The population was 5,810 at the time of the 2020 census.

==History==
New London Township was chartered in 1723. The Rudolph and Arthur Covered Bridge and Linton Stephens Covered Bridge are listed on the National Register of Historic Places.

==Geography==
According to the United States Census Bureau, the township has a total area of 11.9 sqmi, all land.

==Demographics==

At the 2010 census, the township was 91.9% non-Hispanic White, 1.4% Black or African American, 0.9% Asian, and 1.4% were two or more races. 4.9% of the population were of Hispanic or Latino ancestry.

As of the census of 2000, there were 4,583 people, 1,365 households, and 1,205 families living in the township. The population density was 386.5 PD/sqmi. There were 1,390 housing units at an average density of 117.2 /sqmi. The racial makeup of the township was 96.68% White, 0.96% African American, 0.09% Native American, 0.65% Asian, 0.04% Pacific Islander, 0.89% from other races, and 0.68% from two or more races. Hispanic or Latino of any race were 2.38% of the population.

There were 1,365 households, out of which 59.6% had children under the age of 18 living with them, 80.7% were married couples living together, 4.9% had a female householder with no husband present, and 11.7% were non-families. 8.9% of all households were made up of individuals, and 2.7% had someone living alone who was 65 years of age or older. The average household size was 3.36 and the average family size was 3.60.

In the township the population was spread out, with 37.6% under the age of 18, 5.0% from 18 to 24, 33.3% from 25 to 44, 19.6% from 45 to 64, and 4.6% who were 65 years of age or older. The median age was 34 years. For every 100 females, there were 99.0 males. For every 100 females age 18 and over, there were 98.2 males.

The median income for a household in the township was $77,468, and the median income for a family was $79,929. Males had a median income of $60,298 versus $37,727 for females.
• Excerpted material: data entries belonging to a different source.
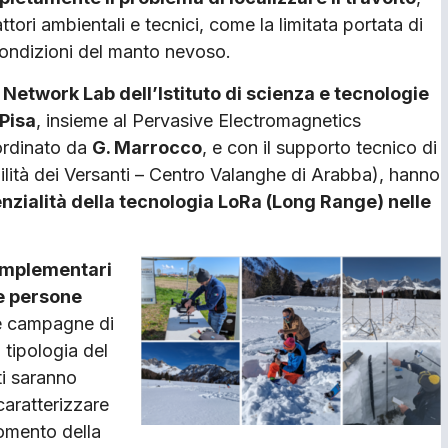
ttori ambientali e tecnici, come la limitata portata di
 condizioni del manto nevoso.
 Network Lab dell’Istituto di scienza e tecnologie
 Pisa
, insieme al Pervasive Electromagnetics
ordinato da
G. Marrocco
, e con il supporto tecnico di
lità dei Versanti – Centro Valanghe di Arabba), hanno
nzialità della tecnologia LoRa (Long Range) nelle
omplementari
le persone
e campagne di
 tipologia del
ti saranno
caratterizzare
momento della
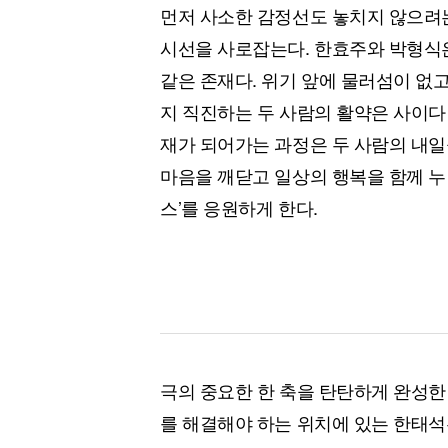
먼저 사소한 감정선도 놓치지 않으려는
시선을 사로잡는다. 한효주와 박형식은
같은 존재다. 위기 앞에 물러섬이 없
지 직진하는 두 사람의 활약은 사이다 
재가 되어가는 과정은 두 사람의 내일
마음을 깨닫고 일상의 행복을 함께 누릴
스’를 응원하게 한다.
극의 중요한 한 축을 탄탄하게 완성한
를 해결해야 하는 위치에 있는 한태석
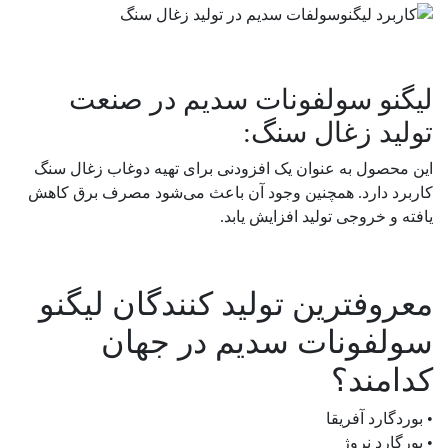
لیگنو سولفونات سدیم در صنعت
تولید زغال سنگ:
این محصول به عنوان یک افزودنی برای تهیه دوغاب زغال سنگ
کاربرد دارد. همچنین وجود آن باعث می‌شود مصرف برق کاهش
یافته و خروجی تولید افزایش یابد.
معروفترین تولید کنندگان لیگنو
سولفونات سدیم در جهان
کدامند؟
• بوردگارد آفریقا
• بورگارد نروژ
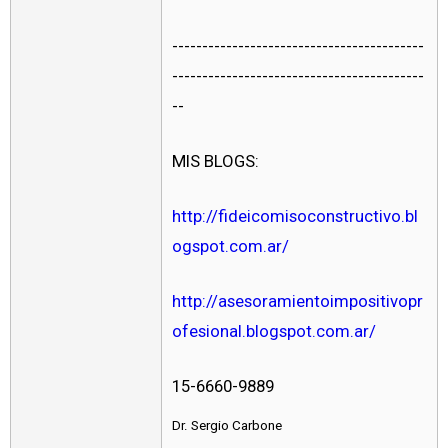
------------------------------------------
------------------------------------------
--
MIS BLOGS:
http://fideicomisoconstructivo.bl
ogspot.com.ar/
http://asesoramientoimpositivopr
ofesional.blogspot.com.ar/
15-6660-9889
Dr. Sergio Carbone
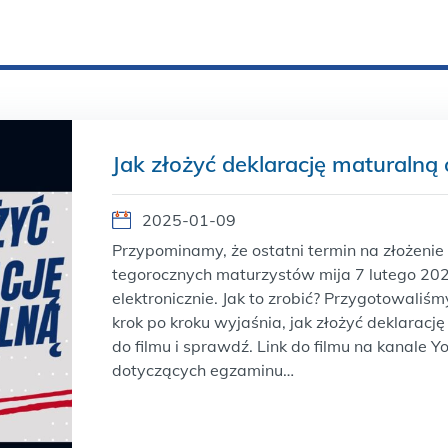
Jak złożyć deklarację maturalną 
2025-01-09
Przypominamy, że ostatni termin na złożenie 
tegorocznych maturzystów mija 7 lutego 202
elektronicznie. Jak to zrobić? Przygotowaliśmy
krok po kroku wyjaśnia, jak złożyć deklarację
do filmu i sprawdź. Link do filmu na kanale 
dotyczących egzaminu…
The per capita income for the township was $24,824. About 1.4% of families and 2.0% of the population were below the poverty line, including 1.0% of those under age 18 and none of those age 65 or over.

Historical population
| Census | Pop. | Note | %± |
| 1930 | 576 |  | — |
| 1940 | 624 |  | 8.3% |
| 1950 | 660 |  | 5.8% |
| 1960 | 845 |  | 28.0% |
| 1970 | 938 |  | 11.0% |
| 1980 | 1,312 |  | 39.9% |
| 1990 | 2,721 |  | 107.4% |
| 2000 | 4,583 |  | 68.4% |
| 2010 | 5,631 |  | 22.9% |
| 2020 | 5,810 |  | 3.2% |
2020

==Notable person==
- Thomas McKean (1734–1817), lawyer, politician and Founding Father of the United States

==Transportation==

As of 2020, there were 53.01 mi of public roads in New London Township, of which 4.27 mi were maintained by the Pennsylvania Department of Transportation (PennDOT) and 48.74 mi were maintained by the township.

Pennsylvania Route 796, Pennsylvania Route 841 and Pennsylvania Route 896 are the numbered highways serving New London Township. PA 896 follows Newark Road along a northwest–southeast alignment across the northern and eastern portions of the township. PA 841 follows Chesterville Road along a southwest–northeast alignment across the southern portion of the township. Finally, PA 796 starts at PA 896 and heads northward along Jennersville Road in the northern portion of the township.